- LISTED ENTRIES:

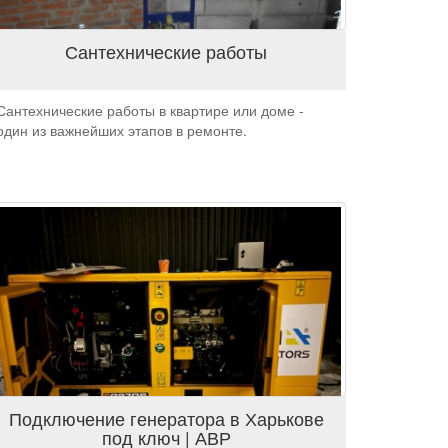
Сантехнические работы
Сантехнические работы в квартире или доме -
один из важнейших этапов в ремонте.
Подключение генератора в Харькове
под ключ | АВР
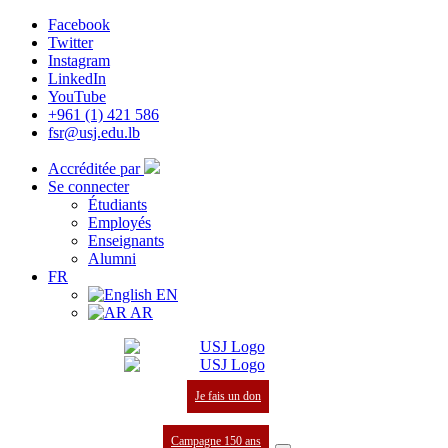
Facebook
Twitter
Instagram
LinkedIn
YouTube
+961 (1) 421 586
fsr@usj.edu.lb
Accréditée par
Se connecter
Étudiants
Employés
Enseignants
Alumni
FR
EN
AR
Je fais un don
Campagne 150 ans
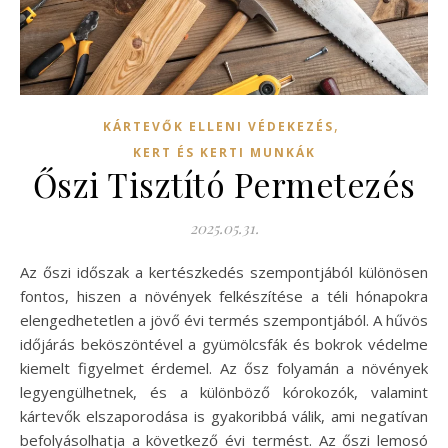
,
KÁRTEVŐK ELLENI VÉDEKEZÉS
KERT ÉS KERTI MUNKÁK
Őszi Tisztító Permetezés
2025.05.31.
Az őszi időszak a kertészkedés szempontjából különösen
fontos, hiszen a növények felkészítése a téli hónapokra
elengedhetetlen a jövő évi termés szempontjából. A hűvös
időjárás beköszöntével a gyümölcsfák és bokrok védelme
kiemelt figyelmet érdemel. Az ősz folyamán a növények
legyengülhetnek, és a különböző kórokozók, valamint
kártevők elszaporodása is gyakoribbá válik, ami negatívan
befolyásolhatja a következő évi termést. Az őszi lemosó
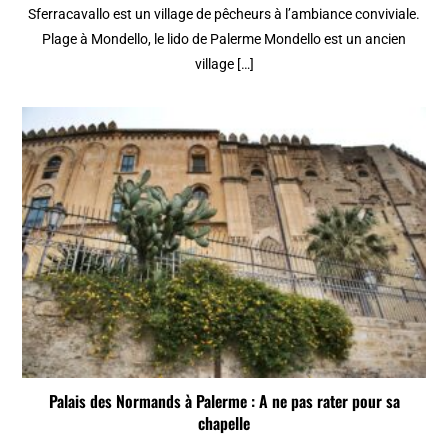
Sferracavallo est un village de pêcheurs à l’ambiance conviviale.
Plage à Mondello, le lido de Palerme Mondello est un ancien
village […]
Palais des Normands à Palerme : A ne pas rater pour sa
chapelle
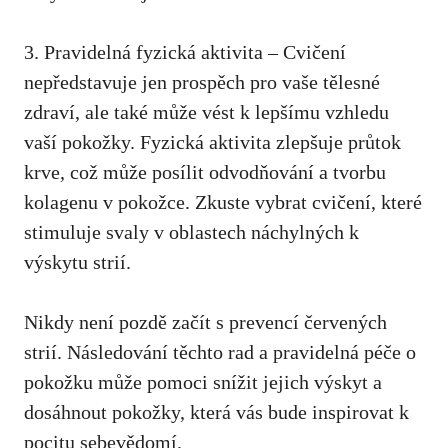
3. Pravidelná fyzická⁢ aktivita – Cvičení
⁤nepředstavuje ​jen prospěch pro vaše tělesné
zdraví, ale také může vést ‌k lepšímu vzhledu⁢
vaší ​pokožky. Fyzická aktivita‌ zlepšuje průtok
‌krve, což může posílit ⁣odvodňování a tvorbu
kolagenu v pokožce. Zkuste vybrat cvičení, které
stimuluje svaly v oblastech náchylných k
výskytu strií.
Nikdy není pozdě začít s⁣ prevencí ​červených
strií. Následování těchto rad a ⁣pravidelná péče o
pokožku může pomoci snížit jejich výskyt a
dosáhnout pokožky, která vás bude⁢ inspirovat k
pocitu sebevědomí.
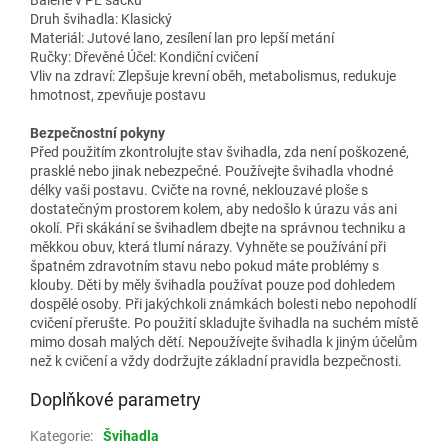
Druh švihadla: Klasický
Materiál: Jutové lano, zesílení lan pro lepší metání
Ručky: Dřevěné Účel: Kondiční cvičení
Vliv na zdraví: Zlepšuje krevní oběh, metabolismus, redukuje
hmotnost, zpevňuje postavu
Bezpečnostní pokyny
Před použitím zkontrolujte stav švihadla, zda není poškozené,
prasklé nebo jinak nebezpečné. Používejte švihadla vhodné
délky vaši postavu. Cvičte na rovné, neklouzavé ploše s
dostatečným prostorem kolem, aby nedošlo k úrazu vás ani
okolí. Při skákání se švihadlem dbejte na správnou techniku a
měkkou obuv, která tlumí nárazy. Vyhněte se používání při
špatném zdravotním stavu nebo pokud máte problémy s
klouby. Děti by měly švihadla používat pouze pod dohledem
dospělé osoby. Při jakýchkoli známkách bolesti nebo nepohodlí
cvičení přerušte. Po použití skladujte švihadla na suchém místě
mimo dosah malých dětí. Nepoužívejte švihadla k jiným účelům
než k cvičení a vždy dodržujte základní pravidla bezpečnosti.
Doplňkové parametry
Kategorie
:
Švihadla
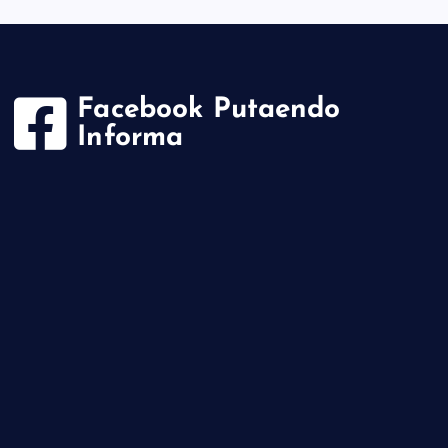
Facebook Putaendo
Informa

- WHAT THE TASK REQUIRES: Working from the lines above, reproduce the material exactly and exclude its pictures.

- WRITTEN RESPONSE:
Сантехнические работы
Сантехнические работы в квартире или доме -
один из важнейших этапов в ремонте.
Подключение генератора в Харькове
под ключ | АВР
Facebook
Twitter
Instagram
LinkedIn
YouTube
+961 (1) 421 586
fsr@usj.edu.lb
Accréditée par
Se connecter
Étudiants
Employés
Enseignants
Alumni
FR
EN
AR
Je fais un don
Campagne 150 ans
,
KÁRTEVŐK ELLENI VÉDEKEZÉS
KERT ÉS KERTI MUNKÁK
Őszi Tisztító Permetezés
2025.05.31.
Az őszi időszak a kertészkedés szempontjából különösen
fontos, hiszen a növények felkészítése a téli hónapokra
elengedhetetlen a jövő évi termés szempontjából. A hűvös
időjárás beköszöntével a gyümölcsfák és bokrok védelme
kiemelt figyelmet érdemel. Az ősz folyamán a növények
legyengülhetnek, és a különböző kórokozók, valamint
kártevők elszaporodása is gyakoribbá válik, ami negatívan
befolyásolhatja a következő évi termést. Az őszi lemosó
Sferracavallo est un village de pêcheurs à l’ambiance conviviale.
Plage à Mondello, le lido de Palerme Mondello est un ancien
village […]
Palais des Normands à Palerme : A ne pas rater pour sa
chapelle
3. Pravidelná fyzická⁢ aktivita – Cvičení
⁤nepředstavuje ​jen prospěch pro vaše tělesné
zdraví, ale také může vést ‌k lepšímu vzhledu⁢
vaší ​pokožky. Fyzická aktivita‌ zlepšuje průtok
‌krve, což může posílit ⁣odvodňování a tvorbu
kolagenu v pokožce. Zkuste vybrat cvičení, které
stimuluje svaly v oblastech náchylných k
výskytu strií.
Nikdy není pozdě začít s⁣ prevencí ​červených
strií. Následování těchto rad a ⁣pravidelná péče o
pokožku může pomoci snížit jejich výskyt a
dosáhnout pokožky, která vás bude⁢ inspirovat k
pocitu sebevědomí.
Druh švihadla: Klasický
Materiál: Jutové lano, zesílení lan pro lepší metání
Ručky: Dřevěné Účel: Kondiční cvičení
Vliv na zdraví: Zlepšuje krevní oběh, metabolismus, redukuje
hmotnost, zpevňuje postavu
Bezpečnostní pokyny
Před použitím zkontrolujte stav švihadla, zda není poškozené,
prasklé nebo jinak nebezpečné. Používejte švihadla vhodné
délky vaši postavu. Cvičte na rovné, neklouzavé ploše s
dostatečným prostorem kolem, aby nedošlo k úrazu vás ani
okolí. Při skákání se švihadlem dbejte na správnou techniku a
měkkou obuv, která tlumí nárazy. Vyhněte se používání při
špatném zdravotním stavu nebo pokud máte problémy s
klouby. Děti by měly švihadla používat pouze pod dohledem
dospělé osoby. Při jakýchkoli známkách bolesti nebo nepohodlí
cvičení přerušte. Po použití skladujte švihadla na suchém místě
mimo dosah malých dětí. Nepoužívejte švihadla k jiným účelům
než k cvičení a vždy dodržujte základní pravidla bezpečnosti.
Doplňkové parametry
Kategorie
:
Švihadla
Facebook Putaendo
Informa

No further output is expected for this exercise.